University of Wisconsin-Milwaukee Chancellor Mark Mone introduced a plan this week to cut $42.25 million from the school’s budget over the next three years.
The cuts will address UWM’s $38 million deficit created through a combination of state budget cuts, declining enrollment and a tuition freeze.
“We like to call it a perfect storm,” said Robin Van Harpen, UWM vice chancellor for administration and finance. “After all the investment in UWM, the new buildings and new schools, a lot of external forces hit all at once.”
The plan Mone outlined before an audience at the UWM student union on Monday included $5 million of administrative cuts and a strategy to save around $19 million over a three-year period by eliminating a large portion of what he described as the university’s “open positions.” Mone said UWM could also save between $3 million and $4 million by increasing academic efficiency and avoiding course duplication.
The cuts could save the university around $24.5 million by the end of the current fiscal year, and $41.25 million by the end of fiscal year 2019.
“We have a fundamental tension between job security and the ability for this university to continue to be viable,” Mone said. “Those are inherent tensions. The reality is, when I talk about numbers, when I talk about budgeting, what we’re really talking about is people. And we’re talking about the ability to continue to operate as effectively and as efficiently as possible given the environmental changes that we have.”
Mone did not say specifically if any schools or programs would be cut and said instead “a whole UWM is better than a UWM that has decisively said we are not going to have this or that college.” Earlier this year, Mone said the university would remain committed to research regardless of looming budget cuts.
UWM was recently classified as a Tier 1 research institution by the Carnegie Foundation.
“The cuts will make things more difficult for us, there’s no doubt about that,” Van Harpen said. “But I think we’re positioning ourselves well and buckling down so we can continue to move forward.”
Gov. Scott Walker cut $300 million from the University of Wisconsin system in the 2015-2017 biennium, which included a $30 million cut to UWM’s operating budget. UWM’s budget was slashed by $15 million in the previous biannual budget.
From academic years 2010-2011 through 2015-2016, enrollment at UWM fell 11 percent from 30,740 to 27,119, according to data kept by the University of Wisconsin System, which led to millions in lost tuition revenue.
In an email sent to its community partners on Monday, UWM’s Center for Urban Initiatives & Research, which was established nearly four decades ago, announced it would be closing on June 30 because of the university’s budget problems.
CUIR conducts research and surveys for public and non-profit organizations to help them make informed policy decisions.
“We were notified last summer,” said Terry Batson, director of the center. “I think they knew the budget situation was really bad. We were told we were cut for budget reasons. I do feel that it’s a fairly significant situation in terms of the budget that UWM is in right now, so I understand their pain. But as far as CUIR goes, it’s a real shame because I think of all the units on campus, we’re the one that’s probably the most integrated into the community and that’s going to be a loss that’s felt for a while.”

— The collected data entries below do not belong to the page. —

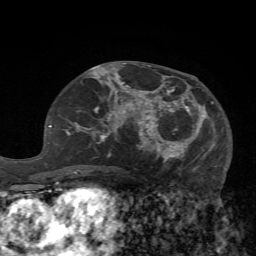
Breast MRI (dynamic contrast-enhanced), one axial slice. Slice 33 of 72 in the series (ordered by position). Cropped to one breast. Dynamic contrast-enhanced series, time point 2 of 7 at this slice position (early post-contrast). 1.5 T. TE 4.2 ms, TR 8.7 ms. 2.2 mm slice thickness. 256 × 256 image matrix, field of view 180 × 180 mm. Female patient.
Structures marked on this image (semi-automatic segmentation, software-assisted and operator-edited):
- enhancing-tissue mask used for the functional tumour volume (all voxels passing the contrast-enhancement thresholds inside the analysis volume; usually the tumour): box from (x=125, y=77) to (x=225, y=171) px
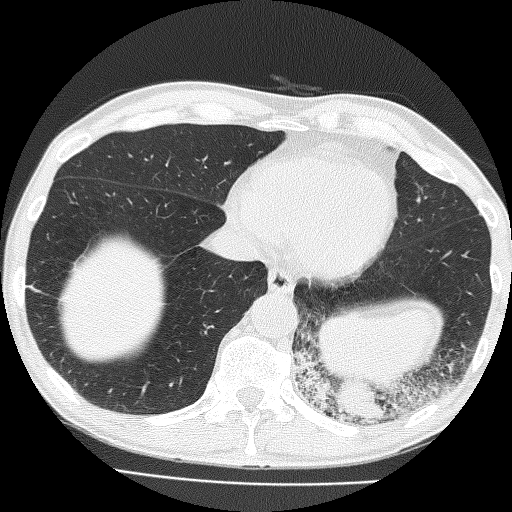
Chest CT (low-dose screening protocol), one axial image; first (baseline) screen; lung window (W 1500 / L -600 HU); 2 mm slice thickness; slice 113 of 160 in the series. Male, age 58 years at enrolment. Current smoker at enrolment.
Lesion marked by an expert reader, bounding box (x1, y1, x2, y2) in pixels: (288, 291, 432, 436). The screening reader recorded 2 non-calcified nodules or masses ≥4 mm on this exam (left lower lobe, left upper lobe); which of them this box marks is not recorded. Official screen result: positive, change unspecified: nodule(s) >= 4 mm or enlarging nodule(s), mass(es), or other non-specific abnormalities suspicious for lung cancer. Participant outcome: lung cancer diagnosed 39 days after this screen — non-small cell carcinoma, left lower lobe, poorly differentiated (G3), stage IV (AJCC 6th edition), 74 mm at pathology.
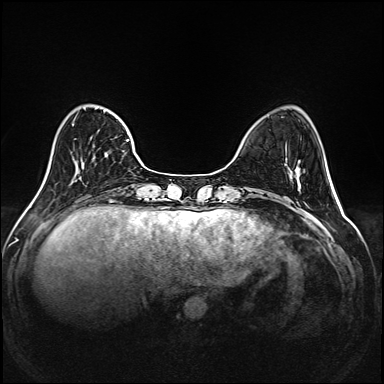
Breast MRI (dynamic contrast-enhanced), one axial slice; position 47 of 208 along the scan axis; dynamic contrast-enhanced series, time point 2 of 6 at this slice position (early post-contrast); 1.5 T; TE 2.3 ms, TR 5.2 ms; 1 mm slice thickness; 384 × 384 image matrix, field of view 320 × 320 mm. Female patient.
Structures marked on this image (semi-automatically segmented with operator editing):
- enhancing-tissue mask used for the functional tumour volume (all voxels passing the contrast-enhancement thresholds inside the analysis volume; usually the tumour): bounding box (x1, y1, x2, y2) in pixels: (72, 108, 142, 174)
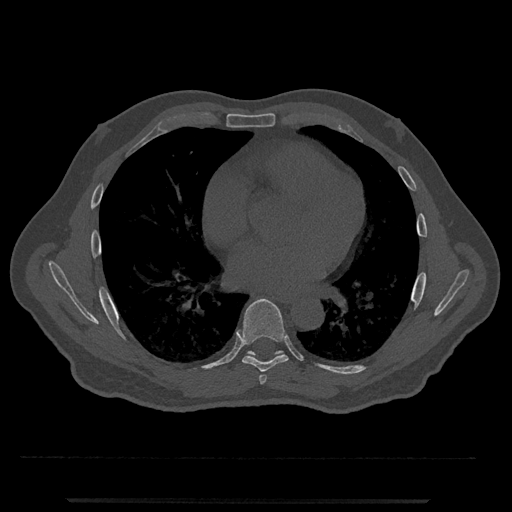
CT including the spine, one axial slice; position 674 of 797 along the scan axis; bone window (W 1800 / L 400 HU); 512 × 512 image matrix, field of view 419 × 419 mm. Male patient, age 63 years. From the clinical record (not read from this slice): primary cancer: prostate.
Outlined on this slice (semi-automatically segmented with operator editing):
- T6 vertebra: box from (x=259, y=375) to (x=267, y=384) px
- T7 vertebra: (x=236, y=298)–(x=289, y=372)
- T8 vertebra: (x=247, y=350)–(x=283, y=356)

The center employed 14 staff members and 25 student staff members when it was notified of the cuts last summer. Batson said three staff members have been relocated to different parts of the university, but the rest will likely lose their jobs with the university if they are unable to find ways to integrate their research into other university schools or centers by the end of June.
“We’re really interested in trying to continue the work,” Batson said.
Van Harpen said that despite the cuts and the challenges they pose, she’s optimistic about the university’s future.
“We always feel good about where UWM is going,” Van Harpen said. “There is no option but for UWM to make it through this and be stronger in the future. It’s too important to the region and the state. We’ve been underdogs in the past and we’re comfortable in that position. We’re good at surprising people with what we can do with the resources we have. And we’re going to continue to do that in the future, but it will be a challenge.”